The identities of the amplicon were confirmed by direct double-strand sequencing which showed 100% similarity with L. chagasi sequence deposited at GenBank (access number AF308682.1) (Table 1).

Even without the DNA detection of the cutaneous leishmaniasis agents, the positive results for Leishmania spp. are interesting. Of the 20 species described in the New World, five have never been reported to have caused visceral human leishmaniasis: Leishmania enriettii, Leishmania hertigi, Leishmania deanei, Leishmania aristidesi and Leishmania forattinii[4448]. The L. forattinii was isolated from pooled liver and spleen of opossum Didelphis marsupialis captured in Conchas, SP, Brazil [48, 49].

It is suggested that the species is Leishmania forattinii and that the evaluated site is close to that where the parasite was first isolated, since the species nucleotide sequence deposited at the GenBank was not found.
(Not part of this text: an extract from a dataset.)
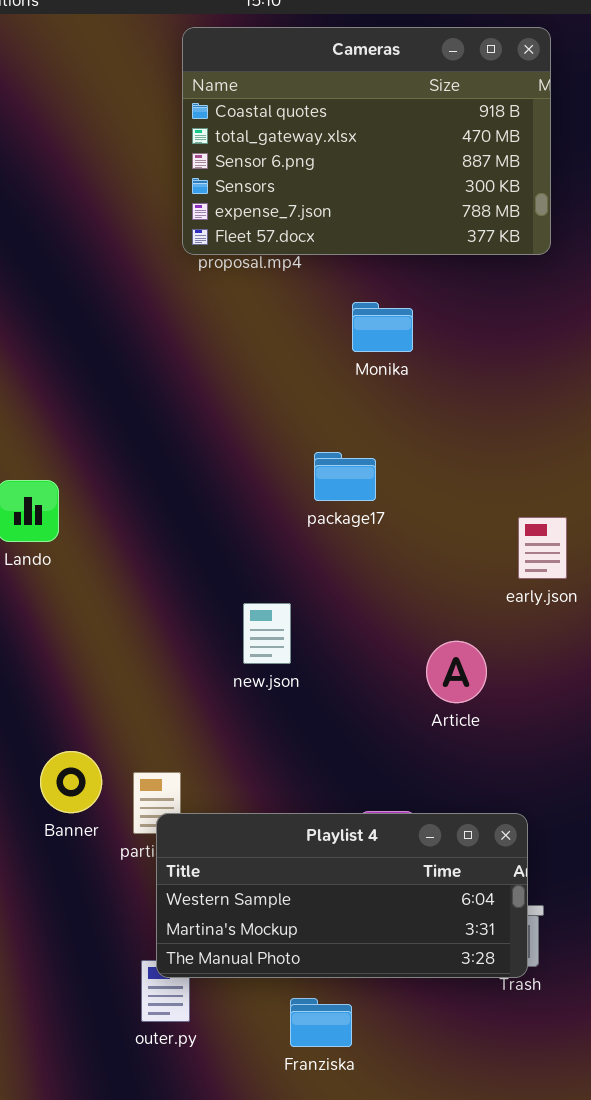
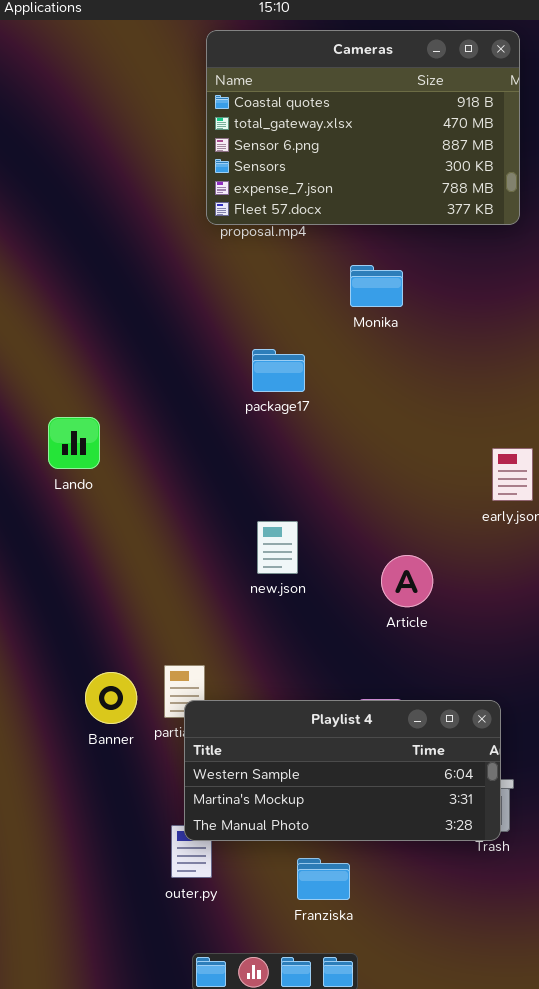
package17: [314,452,376,501] -> [252,349,305,392], moved
Article: [426,641,487,703] -> [381,555,433,607], moved
Banner: [40,751,102,813] -> [85,672,137,724], moved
Considering the occurrence of both the cutaneous and visceral form, in the studied municipalities, it must be emphasized that the sandfly vector may be present and serve as transmitter of Leishmania to these animals and humans.

These findings corroborate the worldwide distribution of Leishmania spp., considering the wide variety of intermediate hosts that contribute to the epidemiological transmission chain of this infection.

It is important to emphasize that Bauru, SP, is endemic for leishmaniasis; therefore, our results indicate the need for epidemiological molecular biology research on environmental contamination by L. chagasi.

It was possible to evaluate 22 different wild species, without the necessity of exerting a laborious sampling effort. In fact, the numbers and diversity of road-killed animals are considerably higher and, in general, they are killed after their own natural habitats had been invaded by roads [50]. In this manner, the geographic coordinates of the locations of the infected animals are well-integrated in databases that use the geographical information systems (GIS), thus contributing to a better understanding of pathogen distribution.

These results show risk factors such as free movement of the circulating parasite and vectors, as well as the importance of road-killed animals as possible reservoirs for the transmission of Leishmania spp. in addition to the significance of the environment and ecology of these positive mammals in the interaction of Leishmania with different Leishmania species that may be pathogenic to humans.

Conclusions

The presented results focus that road-killed animals may serve as an important reservoir for transmission of Leishmania spp. and L. chagasi, as well as contributing to understand the host-parasite interaction.